There was a story in the Times of India about an engineering student selling a name to Facebook founder and CEO Mark Zuckerberg.
Tip of the cap to AlokDomain
From the article:
Amal has ‘beaten’ the master at his own game and closed a deal with FB, trading the registration rights of maxchanzuckerberg.org on Monday.
FB approached Augustine for the domain name registered by him as it was the short form of Maxime Chan Zuckerberg, the name of FB founder Mark Zuckerberg’s daughter.
More than the money, Augustine, a final-year electronics student from a city engineering college, says he was thrilled by the fact that FB approached him.
He says his passion for filing internet domain names has earned him a small profit. He received $700 in the deal with FB.
“I have registered quite a few domain names and I have been doing it for some time. I registered this domain name when their baby was born last December,” said Amal, a student of KMEA engineering college. However, the FB team’s approach foxed Amal. The request came as a casual email from GoDaddy, an internet domain registrar and web hosting company, asking whether he would be willing to sell the domain name by the end of last month and for how much.
He replied yes and asked for a decent sum of $700.
Supratik Basu says
better would have been if he given it FREE…$700!!!
jane doe says
As far as Zuckerberg is concerned, $700 is effectively free, little more than chump change found down the back of the sofa, if that.
Acro says
Several conflicting reports from a couple of days ago listed the domain as maxchanzuckerberg.com. The Indian press is quick to pick on sensationalist stories, some of which are inaccurate, such as the guy who supposedly registered Google.com “for a minute.” I would take this news with a large pinch of kosher salt.
In this case, Indian press clearly applauds an example of cybersquatting.
Supratik Basu says
cybersquatting….UDRP are main obstacles for FREE INTERNET….it’s a DEMOCRACY
Krishna says
If he quoted higher price, he might have faced UDRP.

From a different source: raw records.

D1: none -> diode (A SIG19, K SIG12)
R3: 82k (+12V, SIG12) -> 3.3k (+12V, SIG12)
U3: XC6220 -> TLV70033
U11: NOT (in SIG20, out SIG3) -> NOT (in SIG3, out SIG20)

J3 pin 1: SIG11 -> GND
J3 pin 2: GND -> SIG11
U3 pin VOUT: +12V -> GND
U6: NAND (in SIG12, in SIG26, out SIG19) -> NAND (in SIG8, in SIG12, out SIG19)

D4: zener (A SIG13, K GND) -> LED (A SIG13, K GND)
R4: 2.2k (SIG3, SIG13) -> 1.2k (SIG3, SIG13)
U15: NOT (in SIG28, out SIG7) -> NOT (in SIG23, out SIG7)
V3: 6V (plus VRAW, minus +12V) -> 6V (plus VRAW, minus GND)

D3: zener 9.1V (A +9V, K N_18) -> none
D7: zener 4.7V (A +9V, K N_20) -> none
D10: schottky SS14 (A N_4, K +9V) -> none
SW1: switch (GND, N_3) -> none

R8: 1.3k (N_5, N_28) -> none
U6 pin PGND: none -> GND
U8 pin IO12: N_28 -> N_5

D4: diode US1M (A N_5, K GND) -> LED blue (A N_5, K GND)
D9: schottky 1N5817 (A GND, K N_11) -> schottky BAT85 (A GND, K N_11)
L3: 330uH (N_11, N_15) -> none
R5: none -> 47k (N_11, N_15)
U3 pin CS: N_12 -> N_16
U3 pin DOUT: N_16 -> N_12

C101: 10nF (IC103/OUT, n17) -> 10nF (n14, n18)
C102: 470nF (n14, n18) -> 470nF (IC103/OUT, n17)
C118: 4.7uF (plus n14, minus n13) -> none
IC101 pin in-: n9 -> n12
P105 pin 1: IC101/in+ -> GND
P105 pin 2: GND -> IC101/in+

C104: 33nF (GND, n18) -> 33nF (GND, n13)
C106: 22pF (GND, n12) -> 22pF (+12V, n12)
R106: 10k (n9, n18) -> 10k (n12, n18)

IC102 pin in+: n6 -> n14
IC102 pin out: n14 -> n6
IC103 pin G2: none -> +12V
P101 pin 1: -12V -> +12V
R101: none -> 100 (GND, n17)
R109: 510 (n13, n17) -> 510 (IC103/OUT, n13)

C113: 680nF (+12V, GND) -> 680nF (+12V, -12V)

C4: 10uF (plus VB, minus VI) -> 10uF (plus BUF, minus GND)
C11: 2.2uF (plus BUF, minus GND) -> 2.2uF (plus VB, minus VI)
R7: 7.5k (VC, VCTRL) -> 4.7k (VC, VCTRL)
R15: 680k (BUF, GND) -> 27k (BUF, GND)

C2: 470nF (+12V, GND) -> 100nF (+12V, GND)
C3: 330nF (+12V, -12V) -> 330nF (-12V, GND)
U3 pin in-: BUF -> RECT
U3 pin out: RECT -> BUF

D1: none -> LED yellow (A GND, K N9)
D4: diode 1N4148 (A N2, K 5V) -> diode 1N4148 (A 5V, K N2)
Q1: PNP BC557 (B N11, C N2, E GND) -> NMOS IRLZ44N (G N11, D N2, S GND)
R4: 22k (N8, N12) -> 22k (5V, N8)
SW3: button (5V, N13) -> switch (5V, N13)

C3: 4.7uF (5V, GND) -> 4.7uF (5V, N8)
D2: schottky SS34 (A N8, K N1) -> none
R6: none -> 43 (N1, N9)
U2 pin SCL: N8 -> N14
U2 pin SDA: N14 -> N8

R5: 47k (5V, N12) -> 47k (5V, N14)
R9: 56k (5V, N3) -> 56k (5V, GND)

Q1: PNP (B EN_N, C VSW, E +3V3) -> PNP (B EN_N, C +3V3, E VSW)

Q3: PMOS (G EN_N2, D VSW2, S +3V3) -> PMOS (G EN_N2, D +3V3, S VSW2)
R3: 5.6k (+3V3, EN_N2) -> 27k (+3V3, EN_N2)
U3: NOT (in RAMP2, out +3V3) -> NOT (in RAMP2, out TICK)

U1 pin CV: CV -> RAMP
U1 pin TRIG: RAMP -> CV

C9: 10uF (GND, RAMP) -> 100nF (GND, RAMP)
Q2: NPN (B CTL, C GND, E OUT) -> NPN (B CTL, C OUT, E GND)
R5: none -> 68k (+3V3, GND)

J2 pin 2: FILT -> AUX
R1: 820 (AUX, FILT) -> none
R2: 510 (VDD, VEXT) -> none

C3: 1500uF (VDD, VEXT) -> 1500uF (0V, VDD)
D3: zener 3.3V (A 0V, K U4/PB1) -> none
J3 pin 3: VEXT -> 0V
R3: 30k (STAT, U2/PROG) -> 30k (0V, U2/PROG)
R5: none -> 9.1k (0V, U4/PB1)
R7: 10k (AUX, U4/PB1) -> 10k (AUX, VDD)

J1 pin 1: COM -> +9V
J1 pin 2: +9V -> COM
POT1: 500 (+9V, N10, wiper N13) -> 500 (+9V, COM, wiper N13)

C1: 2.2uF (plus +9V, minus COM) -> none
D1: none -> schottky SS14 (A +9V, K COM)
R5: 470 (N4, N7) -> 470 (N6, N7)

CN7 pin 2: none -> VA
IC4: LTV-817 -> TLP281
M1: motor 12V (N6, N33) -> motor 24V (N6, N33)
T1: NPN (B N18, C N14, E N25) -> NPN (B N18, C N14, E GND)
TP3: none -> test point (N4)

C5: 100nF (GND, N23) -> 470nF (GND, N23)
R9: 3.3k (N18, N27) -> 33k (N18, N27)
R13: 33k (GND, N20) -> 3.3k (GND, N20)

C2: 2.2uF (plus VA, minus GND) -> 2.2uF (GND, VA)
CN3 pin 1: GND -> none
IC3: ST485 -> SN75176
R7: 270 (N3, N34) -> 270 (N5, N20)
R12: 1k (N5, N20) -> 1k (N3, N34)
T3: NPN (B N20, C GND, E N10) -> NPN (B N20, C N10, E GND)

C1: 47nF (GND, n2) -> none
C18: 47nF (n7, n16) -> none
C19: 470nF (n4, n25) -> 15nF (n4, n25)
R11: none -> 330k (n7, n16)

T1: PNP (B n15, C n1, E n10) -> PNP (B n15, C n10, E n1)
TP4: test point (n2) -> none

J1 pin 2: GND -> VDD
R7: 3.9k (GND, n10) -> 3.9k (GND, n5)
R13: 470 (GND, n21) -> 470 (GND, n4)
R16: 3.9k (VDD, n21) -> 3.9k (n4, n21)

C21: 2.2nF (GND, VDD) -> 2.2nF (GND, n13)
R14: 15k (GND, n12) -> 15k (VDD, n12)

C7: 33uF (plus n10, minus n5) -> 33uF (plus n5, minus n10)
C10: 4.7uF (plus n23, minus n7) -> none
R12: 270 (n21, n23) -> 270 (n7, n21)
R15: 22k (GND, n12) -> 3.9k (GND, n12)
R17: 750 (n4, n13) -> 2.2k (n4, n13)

I don’t know why media highlights this kind of silly things – may be due to lack of awareness on “real domain investment success stories.”
Domain Shame says
With all the wrong Zuckerberg did as a student couldn’t happen to a nicer guy.
Bill Kara says
This is a scummy story not to be celebrated at all…
Domain Shame says
Because you said so ? LOL
Bill Kara says
… because if this is considered any measure of success the person in the story, and anyone that follows in his example are going to learn some hard lessons about domain investing…
Jack Kaslow says
Agree 100%.
The opening statement about “beating [Zuckerberg] at his own game” is as wrong as it is misleading and absurd, since Zuckerberg’s “game” is accidentally falling into relatively modest piles of money considering how Facebook could have prospered – with or without a solid base of naive users – if run by someone who could at least pretend to care less about money than the users, the product, the Internet, or how Steve Case, with nothing more than anything he wanted – plus the collective indifference of 7 billion people – successfully transitioned from mailing AOL setup floppy disks to every address in the galaxy to condensing and selling his insanity on Amazon in the form of a real book with actual pages and a word count that allegedly remains a natural number even when skipping every use of “disrupt” to compensate for his wildly inaccurate portrayal of Reality (apparently, he claims they have been intimate; sources close to Reality told TMZ that Steve is “dreaming” and people are always assuming Reality is “happening to them”) – evidently this was forgiven by critics, however, as the book took top honors in the Mindless Optimism category, narrowly defeating Apostle John’s Revelation and every Sara McLaughlin song.
domain gamer says
oh please… Business is business. If MZ was concerned about the name he would have got it long ago. It’s not cybersquatting!!! This is the kid not Mark Zuckerberg. The kid is not a celebrity type Mark is. Unless the name has been trademarked there’s nothing that can be done. Even then a trademark can still be registered by someone else as long as it’s not a conflicting business. I’ve seen a lot of people here yell “Cybersquatting” then they will turn around and do the same thing.
Joseph Peterson says
Targeting a specific brand or celebrity in this way is squatting, pure and simple. When such behavior is held up as an example of success, it exacerbates a problem by encouraging inexperienced domainers to register infringing domains, taking names hostage with no other purpose than to demand ransom money from a particular company or individual.
Ethics aside, that strategy seldom pays off and incurs risk of UDRP. Worst of all, it confuses the general public, who continue to lump legitimate domain investors with cyber squatters. Cases like this expose the rest of us to misunderstanding and hostility, making negotiations unnecessarily difficult and putting domains at increased risk of RDNH.
There is a difference between purchasing a domain name that multiple people might want and registering a domain in bad faith to extort money from 1 person. It doesn’t matter that Zuckerberg is rich. In fact, targeting celebrities’ children is bound to bring negative publicity to the domain industry. Let’s not applaud or excuse this.